Dataset entries:
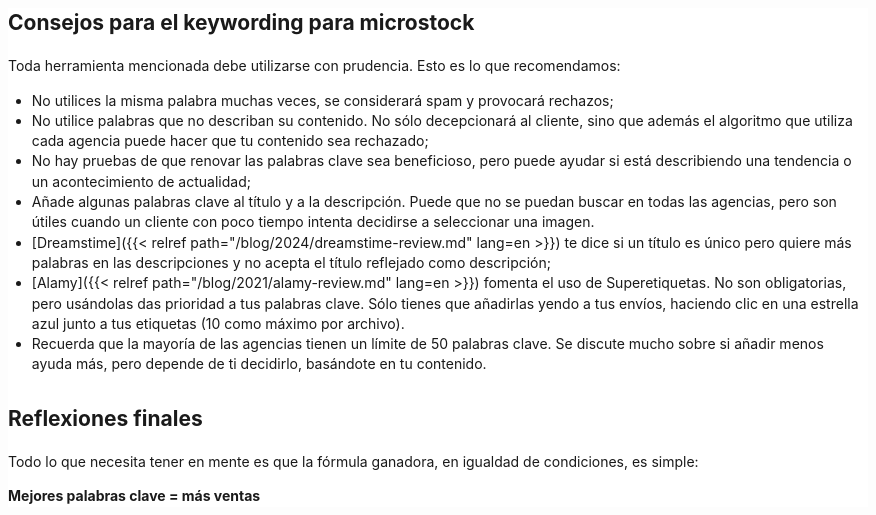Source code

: ## Consejos para el keywording para microstock

Toda herramienta mencionada debe utilizarse con prudencia. Esto es lo que recomendamos:

- No utilices la misma palabra muchas veces, se considerará spam y provocará rechazos;
- No utilice palabras que no describan su contenido. No sólo decepcionará al cliente, sino que además el algoritmo que utiliza cada agencia puede hacer que tu contenido sea rechazado;
- No hay pruebas de que renovar las palabras clave sea beneficioso, pero puede ayudar si está describiendo una tendencia o un acontecimiento de actualidad;
- Añade algunas palabras clave al título y a la descripción. Puede que no se puedan buscar en todas las agencias, pero son útiles cuando un cliente con poco tiempo intenta decidirse a seleccionar una imagen.
- [Dreamstime]({{< relref path="/blog/2024/dreamstime-review.md" lang=en >}}) te dice si un título es único pero quiere más palabras en las descripciones y no acepta el título reflejado como descripción;
- [Alamy]({{< relref path="/blog/2021/alamy-review.md" lang=en >}}) fomenta el uso de Superetiquetas. No son obligatorias, pero usándolas das prioridad a tus palabras clave. Sólo tienes que añadirlas yendo a tus envíos, haciendo clic en una estrella azul junto a tus etiquetas (10 como máximo por archivo).
- Recuerda que la mayoría de las agencias tienen un límite de 50 palabras clave. Se discute mucho sobre si añadir menos ayuda más, pero depende de ti decidirlo, basándote en tu contenido.

## Reflexiones finales

Todo lo que necesita tener en mente es que la fórmula ganadora, en igualdad de condiciones, es simple:

**Mejores palabras clave = más ventas**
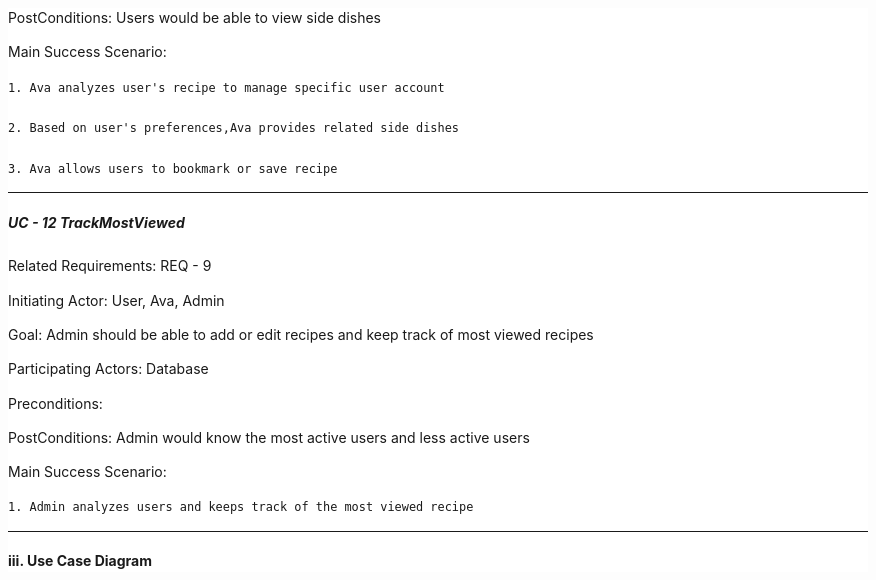 PostConditions: Users would be able to view side dishes

Main Success Scenario:

	1. Ava analyzes user's recipe to manage specific user account

	2. Based on user's preferences,Ava provides related side dishes

	3. Ava allows users to bookmark or save recipe
---



##### UC - 12 TrackMostViewed

Related Requirements: REQ - 9

Initiating Actor: User, Ava, Admin

Goal: Admin should be able to add or edit recipes and keep track of most viewed recipes

Participating Actors: Database

Preconditions:  

PostConditions: Admin would know the most active users and less active users

Main Success Scenario:

	1. Admin analyzes users and keeps track of the most viewed recipe
---






#### 		<a name="usecasediagram"></a> iii. Use Case Diagram
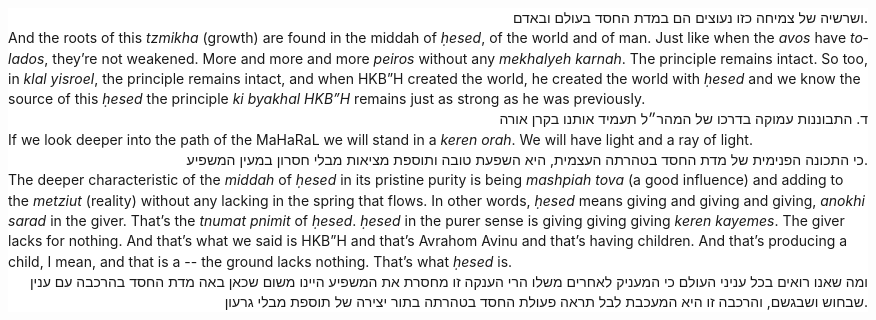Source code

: 
<tr>
<td style="vertical-align: top;" width="46%">
<div class="commentary" lang="he" style="text-align: right;">
ושרשיה של צמיחה כזו נעוצים הם במדת החסד בעולם ובאדם.
</span></div></td>

<td style="vertical-align: top;" width="53%">
<div class="english" lang="en">And the roots of this <em>tzmikha</em> (growth) are found in the middah of <em>ḥesed</em>, of the world and of man. Just like when the <em>avos</em> have <em>tolados</em>, they’re not weakened. More and more and more <em>peiros</em> without any <em>mekhalyeh karnah</em>. The principle remains intact. So too, in <em>klal yisroel</em>, the principle remains intact, and when HKB”H created the world, he created the world with <em>ḥesed</em> and we know the source of this <em>ḥesed</em> the principle <em>ki byakhal HKB”H</em> remains just as strong as he was previously.</div></td>
</tr>


<tr>
<td style="vertical-align: top;" width="46%">
<div class="commentary" lang="he" style="text-align: right;">
ד. התבוננות עמוקה בדרכו של המהר״ל תעמיד אותנו בקרן אורה
</span></div></td>

<td style="vertical-align: top;" width="53%">
<div class="english" lang="en">If we look deeper into the path of the MaHaRaL we will stand in a <em>keren orah</em>. We will have light and a ray of light.</div></td>
</tr>


<tr>
<td style="vertical-align: top;" width="46%">
<div class="commentary" lang="he" style="text-align: right;">
כי התכונה הפנימית של מדת החסד בטהרתה העצמית, היא השפעת טובה ותוספת מציאות מבלי חסרון במעין המשפיע.
</span></div></td>

<td style="vertical-align: top;" width="53%">
<div class="english" lang="en">The deeper characteristic of the <em>middah</em> of <em>ḥesed</em> in its pristine purity is being <em>mashpiah tova</em> (a good influence) and adding to the <em>metziut</em> (reality) without any lacking in the spring that flows. In other words, <em>ḥesed</em> means giving and giving and giving, <em>anokhi sarad</em> in the giver. That’s the <em>tnumat pnimit</em> of <em>ḥesed</em>. <em>ḥesed</em> in the purer sense is giving giving giving <em>keren kayemes</em>. The giver lacks for nothing. And that’s what we said is HKB”H and that’s Avrahom Avinu and that’s having children. And that’s producing a child, I mean, and that is a -- the ground lacks nothing. That’s what <em>ḥesed</em> is.</div></td>
</tr>


<tr>
<td style="vertical-align: top;" width="46%">
<div class="commentary" lang="he" style="text-align: right;">
ומה שאנו רואים בכל עניני העולם כי המעניק לאחרים משלו הרי הענקה זו מחסרת את המשפיע היינו משום שכאן באה מדת החסד בהרכבה עם ענין שבחוש ושבגשם, והרכבה זו היא המעכבת לבל תראה פעולת החסד בטהרתה בתור יצירה של תוספת מבלי גרעון.
</span></div></td>
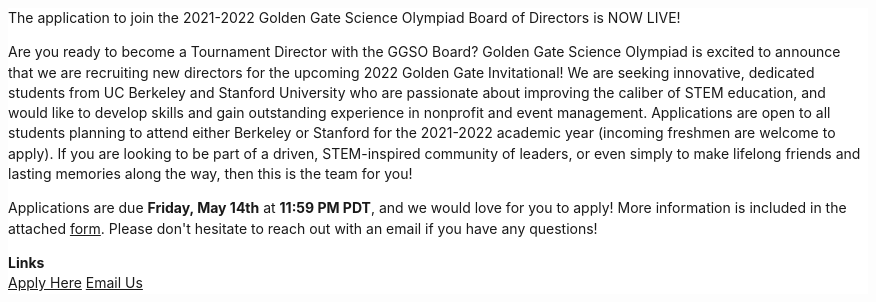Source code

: The application to join the 2021-2022 Golden Gate Science Olympiad Board of Directors is NOW LIVE!

Are you ready to become a Tournament Director with the GGSO Board? Golden Gate Science Olympiad is excited to announce that we are recruiting new directors for the upcoming 2022 Golden Gate Invitational! We are seeking innovative, dedicated students from UC Berkeley and Stanford University who are passionate about improving the caliber of STEM education, and would like to develop skills and gain outstanding experience in nonprofit and event management. Applications are open to all students planning to attend either Berkeley or Stanford for the 2021-2022 academic year (incoming freshmen are welcome to apply). If you are looking to be part of a driven, STEM-inspired community of leaders, or even simply to make lifelong friends and lasting memories along the way, then this is the team for you!

Applications are due <b>Friday, May 14th</b> at <b>11:59 PM PDT</b>, and we would love for you to apply! More information is included in the attached <a target="_blank" href="https://tinyurl.com/ggsoboardapp">form</a>. Please don't hesitate to reach out with an email if you have any questions!

**Links**
<br/>
<a class="btn btn-md btn-mid" target="_blank" href="https://tinyurl.com/ggsoboardapp">Apply Here</a>
<a class="btn btn-md btn-mid" target="_blank" href="mailto:goldengatescioly@gmail.com">Email Us</a>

- _Problem to work on_:
Without including any pictures, print each record exactly.

- _Worked solution_:
Source code

: ## Consejos para el keywording para microstock

Toda herramienta mencionada debe utilizarse con prudencia. Esto es lo que recomendamos:

- No utilices la misma palabra muchas veces, se considerará spam y provocará rechazos;
- No utilice palabras que no describan su contenido. No sólo decepcionará al cliente, sino que además el algoritmo que utiliza cada agencia puede hacer que tu contenido sea rechazado;
- No hay pruebas de que renovar las palabras clave sea beneficioso, pero puede ayudar si está describiendo una tendencia o un acontecimiento de actualidad;
- Añade algunas palabras clave al título y a la descripción. Puede que no se puedan buscar en todas las agencias, pero son útiles cuando un cliente con poco tiempo intenta decidirse a seleccionar una imagen.
- [Dreamstime]({{< relref path="/blog/2024/dreamstime-review.md" lang=en >}}) te dice si un título es único pero quiere más palabras en las descripciones y no acepta el título reflejado como descripción;
- [Alamy]({{< relref path="/blog/2021/alamy-review.md" lang=en >}}) fomenta el uso de Superetiquetas. No son obligatorias, pero usándolas das prioridad a tus palabras clave. Sólo tienes que añadirlas yendo a tus envíos, haciendo clic en una estrella azul junto a tus etiquetas (10 como máximo por archivo).
- Recuerda que la mayoría de las agencias tienen un límite de 50 palabras clave. Se discute mucho sobre si añadir menos ayuda más, pero depende de ti decidirlo, basándote en tu contenido.

## Reflexiones finales

Todo lo que necesita tener en mente es que la fórmula ganadora, en igualdad de condiciones, es simple:

**Mejores palabras clave = más ventas**
 PostConditions: Users would be able to view side dishes

Main Success Scenario:

	1. Ava analyzes user's recipe to manage specific user account

	2. Based on user's preferences,Ava provides related side dishes

	3. Ava allows users to bookmark or save recipe
---



##### UC - 12 TrackMostViewed

Related Requirements: REQ - 9

Initiating Actor: User, Ava, Admin

Goal: Admin should be able to add or edit recipes and keep track of most viewed recipes

Participating Actors: Database

Preconditions:  

PostConditions: Admin would know the most active users and less active users

Main Success Scenario:

	1. Admin analyzes users and keeps track of the most viewed recipe
---






#### 		<a name="usecasediagram"></a> iii. Use Case Diagram
Source code

: 
<tr>
<td style="vertical-align: top;" width="46%">
<div class="commentary" lang="he" style="text-align: right;">
ושרשיה של צמיחה כזו נעוצים הם במדת החסד בעולם ובאדם.
</span></div></td>

<td style="vertical-align: top;" width="53%">
<div class="english" lang="en">And the roots of this <em>tzmikha</em> (growth) are found in the middah of <em>ḥesed</em>, of the world and of man. Just like when the <em>avos</em> have <em>tolados</em>, they’re not weakened. More and more and more <em>peiros</em> without any <em>mekhalyeh karnah</em>. The principle remains intact. So too, in <em>klal yisroel</em>, the principle remains intact, and when HKB”H created the world, he created the world with <em>ḥesed</em> and we know the source of this <em>ḥesed</em> the principle <em>ki byakhal HKB”H</em> remains just as strong as he was previously.</div></td>
</tr>


<tr>
<td style="vertical-align: top;" width="46%">
<div class="commentary" lang="he" style="text-align: right;">
ד. התבוננות עמוקה בדרכו של המהר״ל תעמיד אותנו בקרן אורה
</span></div></td>

<td style="vertical-align: top;" width="53%">
<div class="english" lang="en">If we look deeper into the path of the MaHaRaL we will stand in a <em>keren orah</em>. We will have light and a ray of light.</div></td>
</tr>


<tr>
<td style="vertical-align: top;" width="46%">
<div class="commentary" lang="he" style="text-align: right;">
כי התכונה הפנימית של מדת החסד בטהרתה העצמית, היא השפעת טובה ותוספת מציאות מבלי חסרון במעין המשפיע.
</span></div></td>

<td style="vertical-align: top;" width="53%">
<div class="english" lang="en">The deeper characteristic of the <em>middah</em> of <em>ḥesed</em> in its pristine purity is being <em>mashpiah tova</em> (a good influence) and adding to the <em>metziut</em> (reality) without any lacking in the spring that flows. In other words, <em>ḥesed</em> means giving and giving and giving, <em>anokhi sarad</em> in the giver. That’s the <em>tnumat pnimit</em> of <em>ḥesed</em>. <em>ḥesed</em> in the purer sense is giving giving giving <em>keren kayemes</em>. The giver lacks for nothing. And that’s what we said is HKB”H and that’s Avrahom Avinu and that’s having children. And that’s producing a child, I mean, and that is a -- the ground lacks nothing. That’s what <em>ḥesed</em> is.</div></td>
</tr>


<tr>
<td style="vertical-align: top;" width="46%">
<div class="commentary" lang="he" style="text-align: right;">
ומה שאנו רואים בכל עניני העולם כי המעניק לאחרים משלו הרי הענקה זו מחסרת את המשפיע היינו משום שכאן באה מדת החסד בהרכבה עם ענין שבחוש ושבגשם, והרכבה זו היא המעכבת לבל תראה פעולת החסד בטהרתה בתור יצירה של תוספת מבלי גרעון.
</span></div></td>
Source code

: The application to join the 2021-2022 Golden Gate Science Olympiad Board of Directors is NOW LIVE!

Are you ready to become a Tournament Director with the GGSO Board? Golden Gate Science Olympiad is excited to announce that we are recruiting new directors for the upcoming 2022 Golden Gate Invitational! We are seeking innovative, dedicated students from UC Berkeley and Stanford University who are passionate about improving the caliber of STEM education, and would like to develop skills and gain outstanding experience in nonprofit and event management. Applications are open to all students planning to attend either Berkeley or Stanford for the 2021-2022 academic year (incoming freshmen are welcome to apply). If you are looking to be part of a driven, STEM-inspired community of leaders, or even simply to make lifelong friends and lasting memories along the way, then this is the team for you!

Applications are due <b>Friday, May 14th</b> at <b>11:59 PM PDT</b>, and we would love for you to apply! More information is included in the attached <a target="_blank" href="https://tinyurl.com/ggsoboardapp">form</a>. Please don't hesitate to reach out with an email if you have any questions!

**Links**
<br/>
<a class="btn btn-md btn-mid" target="_blank" href="https://tinyurl.com/ggsoboardapp">Apply Here</a>
<a class="btn btn-md btn-mid" target="_blank" href="mailto:goldengatescioly@gmail.com">Email Us</a>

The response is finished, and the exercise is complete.